At present there is no available reliable objective method to determine tumour aggressiveness and thus to estimate the risk of biopsy induced tumour cell spread except performing analysis of tumour specific cell- or tissue samples. In order to minimize the risk of tumour cell spread caused by biopsy tumour tissue sampling and at the same time guarantee the analysis of tumour growth and grade of tumour malignancy, there is an opportunity to make use of newly developed cell- and tissue sampling methods i.e. imaging guided precision placement of the biopsy needle reducing the number of biopsies combined with anti-seeding equipped biopsy needles significantly diminishing the risk of tumour cell spread [36]. In addition, in view of recent reports discussed above, it seems very reasonable to offer patients anti-inflammatory drugs pre- and postbiopsy.
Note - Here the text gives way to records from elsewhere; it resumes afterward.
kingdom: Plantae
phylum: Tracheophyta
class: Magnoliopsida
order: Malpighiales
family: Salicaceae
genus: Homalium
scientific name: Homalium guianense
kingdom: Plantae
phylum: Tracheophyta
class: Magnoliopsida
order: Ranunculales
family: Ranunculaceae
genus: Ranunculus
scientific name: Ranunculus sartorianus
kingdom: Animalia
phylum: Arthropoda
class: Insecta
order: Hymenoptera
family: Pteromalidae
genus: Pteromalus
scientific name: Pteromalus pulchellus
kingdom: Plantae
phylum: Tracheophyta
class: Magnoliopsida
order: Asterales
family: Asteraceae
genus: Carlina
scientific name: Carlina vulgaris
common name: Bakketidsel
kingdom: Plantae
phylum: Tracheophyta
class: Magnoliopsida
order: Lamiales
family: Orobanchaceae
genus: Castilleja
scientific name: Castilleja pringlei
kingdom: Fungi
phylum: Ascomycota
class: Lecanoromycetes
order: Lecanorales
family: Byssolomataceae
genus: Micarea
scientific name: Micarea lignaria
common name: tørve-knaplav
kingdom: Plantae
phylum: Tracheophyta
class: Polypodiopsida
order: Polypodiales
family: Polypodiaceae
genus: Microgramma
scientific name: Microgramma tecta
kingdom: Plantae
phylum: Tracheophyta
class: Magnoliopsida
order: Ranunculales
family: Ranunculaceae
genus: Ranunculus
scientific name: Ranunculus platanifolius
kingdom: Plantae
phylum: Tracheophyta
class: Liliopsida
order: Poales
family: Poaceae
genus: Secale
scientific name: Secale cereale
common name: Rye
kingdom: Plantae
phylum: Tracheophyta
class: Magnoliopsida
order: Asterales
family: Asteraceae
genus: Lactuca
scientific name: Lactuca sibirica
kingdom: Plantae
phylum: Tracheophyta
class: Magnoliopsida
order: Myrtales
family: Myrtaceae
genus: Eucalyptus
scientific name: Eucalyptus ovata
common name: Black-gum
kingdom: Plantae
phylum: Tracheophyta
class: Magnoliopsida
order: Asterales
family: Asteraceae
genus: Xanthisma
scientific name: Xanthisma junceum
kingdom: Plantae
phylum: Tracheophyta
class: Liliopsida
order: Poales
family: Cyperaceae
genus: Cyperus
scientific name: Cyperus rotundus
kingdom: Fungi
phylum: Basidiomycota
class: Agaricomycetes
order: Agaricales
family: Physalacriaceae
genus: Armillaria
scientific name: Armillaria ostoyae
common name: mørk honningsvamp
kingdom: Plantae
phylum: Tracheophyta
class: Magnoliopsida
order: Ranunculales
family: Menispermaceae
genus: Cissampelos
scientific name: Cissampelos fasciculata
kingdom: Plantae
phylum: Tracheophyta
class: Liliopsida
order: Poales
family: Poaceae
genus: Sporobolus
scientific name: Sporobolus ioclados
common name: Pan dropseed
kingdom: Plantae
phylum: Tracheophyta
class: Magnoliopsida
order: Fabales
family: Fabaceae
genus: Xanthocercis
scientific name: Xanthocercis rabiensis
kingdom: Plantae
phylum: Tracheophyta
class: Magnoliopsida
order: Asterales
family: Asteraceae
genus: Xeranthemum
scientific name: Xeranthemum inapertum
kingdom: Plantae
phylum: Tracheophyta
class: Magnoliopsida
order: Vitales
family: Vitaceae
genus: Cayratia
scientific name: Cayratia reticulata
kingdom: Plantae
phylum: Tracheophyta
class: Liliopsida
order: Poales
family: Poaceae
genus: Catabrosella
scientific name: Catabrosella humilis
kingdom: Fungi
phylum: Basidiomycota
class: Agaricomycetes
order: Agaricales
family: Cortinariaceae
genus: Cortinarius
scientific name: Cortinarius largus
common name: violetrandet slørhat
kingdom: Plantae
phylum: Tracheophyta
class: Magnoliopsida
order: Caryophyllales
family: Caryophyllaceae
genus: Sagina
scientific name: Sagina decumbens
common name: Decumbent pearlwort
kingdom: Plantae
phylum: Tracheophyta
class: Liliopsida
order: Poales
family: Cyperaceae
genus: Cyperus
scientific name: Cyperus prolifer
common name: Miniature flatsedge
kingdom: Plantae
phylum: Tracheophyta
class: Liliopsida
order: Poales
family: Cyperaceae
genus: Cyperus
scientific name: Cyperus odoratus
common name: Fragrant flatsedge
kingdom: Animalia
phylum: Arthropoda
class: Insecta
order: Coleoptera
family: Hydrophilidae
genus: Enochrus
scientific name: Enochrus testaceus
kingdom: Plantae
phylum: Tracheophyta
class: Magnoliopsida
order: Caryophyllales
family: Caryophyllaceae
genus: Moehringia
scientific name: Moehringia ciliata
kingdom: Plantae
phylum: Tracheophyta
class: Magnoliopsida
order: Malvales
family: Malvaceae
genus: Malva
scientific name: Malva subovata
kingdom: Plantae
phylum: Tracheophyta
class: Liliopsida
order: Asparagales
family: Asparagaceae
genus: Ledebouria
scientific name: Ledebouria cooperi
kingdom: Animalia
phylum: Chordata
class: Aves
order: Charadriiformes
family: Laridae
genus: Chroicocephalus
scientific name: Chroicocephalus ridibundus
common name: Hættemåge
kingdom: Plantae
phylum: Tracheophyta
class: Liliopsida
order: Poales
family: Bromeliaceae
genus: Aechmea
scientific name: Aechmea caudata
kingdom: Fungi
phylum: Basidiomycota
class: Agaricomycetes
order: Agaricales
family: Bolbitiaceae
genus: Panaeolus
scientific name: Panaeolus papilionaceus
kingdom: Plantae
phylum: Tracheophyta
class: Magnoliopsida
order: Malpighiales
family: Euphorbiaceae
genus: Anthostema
The present review supports that FNAB is associated with a lower risk of biopsy associated metastasis, so why do we not use FNAB more frequently today? As mentioned, there is a lack of experienced cytopathologists. At the same time, new ultrasensitive molecular methods have been developed and the scarce material obtained by FNAB is not any longer a limiting factor for advanced analysis. Already a decade ago it was possible to analyse gene expression profiles from FNAB samples [37], but this is not yet routine. Analysis of protein biomarkers would be preferable and also comparable to current lowplex immuno-histochemical based profiling. Recently Ullal et al. showed that FNAB samples can be used for very sensitive 88-plex protein analysis, not only for diagnostic purpose but also to guide therapy [38]. This example of recent development of advanced analysis is very promising and opens new opportunities for longitudinal follow up of therapy response and if needed, rapid adjustments of ongoing therapy. We have recently initiated tests using analysis of FNAB samples by proximity extension assay, an ultrasensitive and highly specific multiplex protein analysis method which also may be more cost effective compared to other profiling methods.


We conclude that we today have new unique opportunities to perform molecular diagnostics in FNAB samples. With these methods, we will have not only an at least equivalent diagnostic information compared to current practices, but also a more objective and extended molecular information to guide therapy selection and support the development of new therapies. At the same time, we get the opportunity to validate new potentially valuable biomarkers in clinical materials with minimal consumption of precious patient material. There are several biomarker candidates that may be used to determine e.g. tumour aggressiveness and sensitivity or resistance to a given therapy. Finally, last but not least, we may open up for the possibility to avoid unnecessary biopsy associated complications, minimize the potential risks of biopsy generated metastases and may also deliver diagnoses more timely and at a lower cost using FNAB based molecular profiling. These factors will be of outmost importance when the number of cancer patients increases worldwide.